6. Conclusions and perspectives

The results of epidemiological and experimental studies on high-fiber dietary intervention both indicated beneficial improvements of clinical and microbiome outcomes. Gut microbial ecology is largely regulated by the human diet, especially available component, and high fiber intake has been associated with elevated levels of Prevotella [132]. Dietary interventions are therefore a potential tool for regulating the gut microbiome and dietary therapies may be conducted as microbiota-based precision therapies, and large, randomized placebo-controlled clinical trials, should be considered, especially in patients with active inflammatory diseases. Given the vital effects of dietary fiber on the composition and function of the gut microbiome, diet intervention may be a feasible microbiome regulation approach. In future, to determine the efficacy of personalized diets in treating immune diseases and to investigate how these diets affect the host immune response may be effective and promising. Yet, due to a large heterogeneity of recent studies, it’s still difficult to draw concrete conclusions.

Current dietary fiber recommendations fail to provide detail types and doses in the treatment of disease [33] due to the limited and conflicting research results. High-fiber, whole-diet interventions were more effective than fiber supplements in reducing inflammation or improving disease-specific outcomes [73]. The inconsistent research results may be due to greater variations of dietary fiber pattern, impact from other dietary components, the limited number and quality of studies as well as the variations in the fiber interventions (including fiber type, source, dose and duration of treatment). Moreover, as the field of microbiome science is relatively young and the technology applicable is growing rapidly, there are still various limitations in previous microbiome studies.

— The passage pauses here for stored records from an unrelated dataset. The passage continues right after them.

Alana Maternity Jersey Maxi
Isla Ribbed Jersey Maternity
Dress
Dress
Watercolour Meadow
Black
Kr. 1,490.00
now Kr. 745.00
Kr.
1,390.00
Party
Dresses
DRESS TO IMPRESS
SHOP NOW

Despite recommendation suggests that individual adult intakes of total dietary fiber should be no less than 25–29 ​g per day and higher intakes likely bring additional benefits [14], the average amount of dietary fiber consumed by adults worldwide is still far below the recommended amount (under 20 ​g per day). Increased public awareness of the benefits of dietary fiber has prompted food manufacturers to use refined dietary fiber to fortify processed foods. However, recent studies showed that refined dietary fiber s are not universally beneficial and inappropriate consumption of refined dietary fibers may risk both gastrointestinal and liver health [133].

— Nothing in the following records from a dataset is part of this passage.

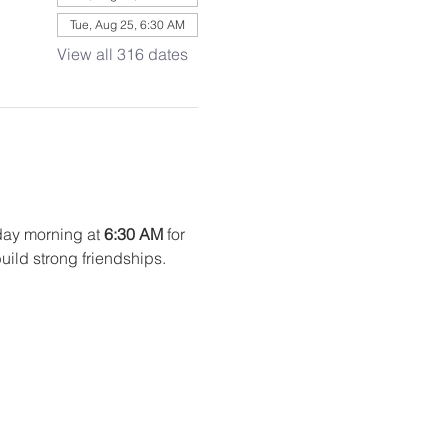
Tue, Aug 25, 6:30 AM
View all 316 dates
ay morning at 
6:30 AM
 for 
uild strong friendships. 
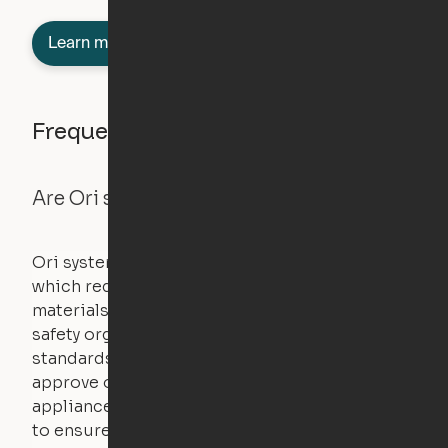
Learn more about semi-furnished
Frequently asked questions
Are Ori systems safe?
Ori systems are UL962 approved and listed,
which requires safety testing on fire, stability,
materials, and other components. UL is a
safety organization that sets industry-wide
standards for new products – they test and
approve other common household
appliances. UL routinely tests these products
to ensure that safety certifications are up to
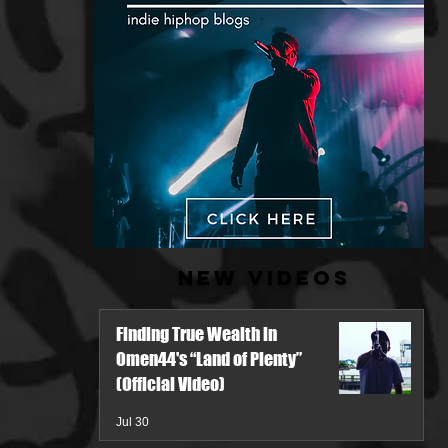
New Videos
Finding True Wealth in
Omen44's “Land of Plenty”
(Official Video)
Jul 30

Therefore, we recommend the use of natural dietary fiber rather than refined dietary fiber. Given the diversity of fiber available in the human diet and the variety of physiological effects, the functionality and benefits they offer differ. Considering the large diversity of the gut microbiome in addition to fiber types and quantity, one should be cautious in choosing fibers paired with the individualized gut microbiome.

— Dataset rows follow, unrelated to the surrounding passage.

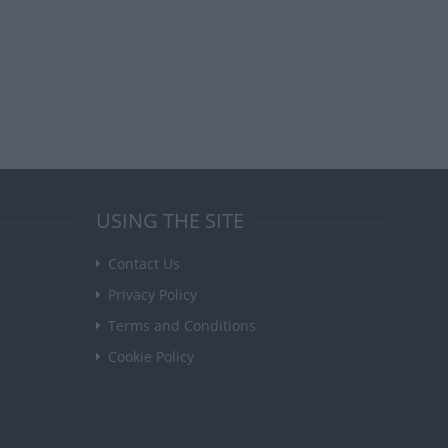
USING THE SITE
Contact Us
Privacy Policy
Terms and Conditions
Cookie Policy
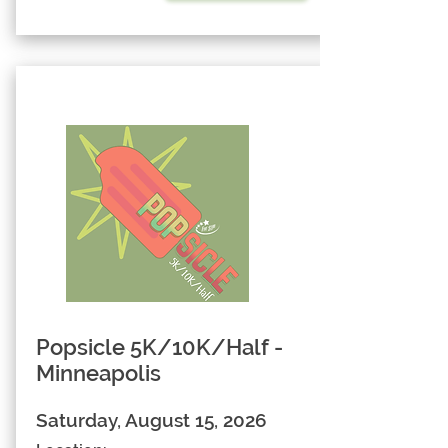
Popsicle 5K/10K/Half -
Minneapolis
Saturday, August 15, 2026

By understanding the processes that link dietary fiber and the gut microbiome with broad health benefits, we may be able to develop targeted pharmacologic therapies that mimic the effects of dietary fiber. Use of novel fibers and/or the co-administration of fibers is an additional therapeutic approach yet to be extensively investigated. With each new gut microbial-derived metabolite identified to reveal a mechanistic association with disease, there may be many additional therapeutic modalities. Future research may focus on selective small-molecule therapies targeting specific microbial pathways or host participants for precision medicine, based upon the discovered causal metabolic pathways of the gut microbes as well as the human host in response to dietary fiber.